PAGE.
+ + + + + + +

Reach End of Array With Max Score

This approach uses dynamic programming to solve the problem. We define dp[i] as the maximum score to reach index i. The base case is dp[0] = 0, as we start at index 0. To compute dp[i], we consider all possible previous indices j (where 0 <= j < i) from which we could have jumped to i. The total score for a path that ends with a jump from j to i is the maximum score to reach j (dp[j]) plus the score of the jump itself, which is (i - j) * nums[j]. We take the maximum over all possible j to find dp[i]. This leads to a straightforward nested loop implementation.

• Create a dp array of size n, where dp[i] will store the maximum score to reach index i.
• Initialize dp[0] to 0, as we start at index 0 with no score. Initialize all other dp values to a very small number.
• Iterate with a variable i from 1 to n-1 to compute dp[i] for each index.
• Inside this loop, iterate with a variable j from 0 to i-1. This inner loop considers all possible previous indices j from which we can jump to i.
• For each pair (j, i), calculate the score of jumping from j to i and add it to the maximum score to reach j. The formula is dp[j] + (long)(i - j) * nums[j].
• Update dp[i] with the maximum score found among all possible j's: dp[i] = max(dp[i], dp[j] + (long)(i - j) * nums[j]).
• After the loops complete, dp[n-1] will hold the maximum score to reach the final index.
• Return dp[n-1].

The recurrence relation for this dynamic programming approach is:

dp[i] = max(dp[j] + (i - j) * nums[j]) for all 0 <= j < i.

We can implement this by creating an array dp of size n. We initialize dp[0] = 0 and then iterate from i = 1 to n-1. For each i, we have an inner loop that iterates from j = 0 to i-1, calculating the potential score from each j and updating dp[i] if a better path is found. We use long for score calculation to avoid overflow, as the scores can become large.

import java.util.Arrays;

class Solution {
    public long maxScore(int[] nums) {
        int n = nums.length;
        if (n <= 1) {
            return 0;
        }

        long[] dp = new long[n];
        Arrays.fill(dp, Long.MIN_VALUE);
        dp[0] = 0;

        for (int i = 1; i < n; i++) {
            for (int j = 0; j < i; j++) {
                long currentScore = dp[j] + (long)(i - j) * nums[j];
                if (currentScore > dp[i]) {
                    dp[i] = currentScore;
                }
            }
        }

        return dp[n - 1];
    }
}

+ + + + + + +

GIVEN DATA.
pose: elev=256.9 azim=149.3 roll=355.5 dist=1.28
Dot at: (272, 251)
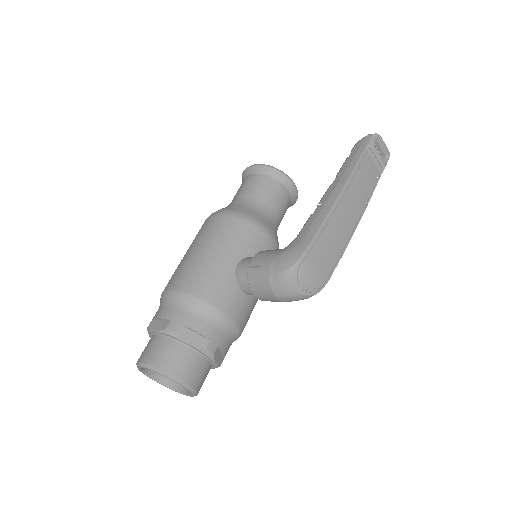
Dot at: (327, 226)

+ + + + + + +

WORK TO COMPLETE.
1. According to the page, why is long used for the score calculation?
2. Reproduce the stretch of the page from "The recurrence relation" through "can become large.".
The lines have nothing to do with what you're asked here.

ANSWERS BY TASK.
1. To avoid overflow, since the scores can become large.

2.
The recurrence relation for this dynamic programming approach is:

dp[i] = max(dp[j] + (i - j) * nums[j]) for all 0 <= j < i.

We can implement this by creating an array dp of size n. We initialize dp[0] = 0 and then iterate from i = 1 to n-1. For each i, we have an inner loop that iterates from j = 0 to i-1, calculating the potential score from each j and updating dp[i] if a better path is found. We use long for score calculation to avoid overflow, as the scores can become large.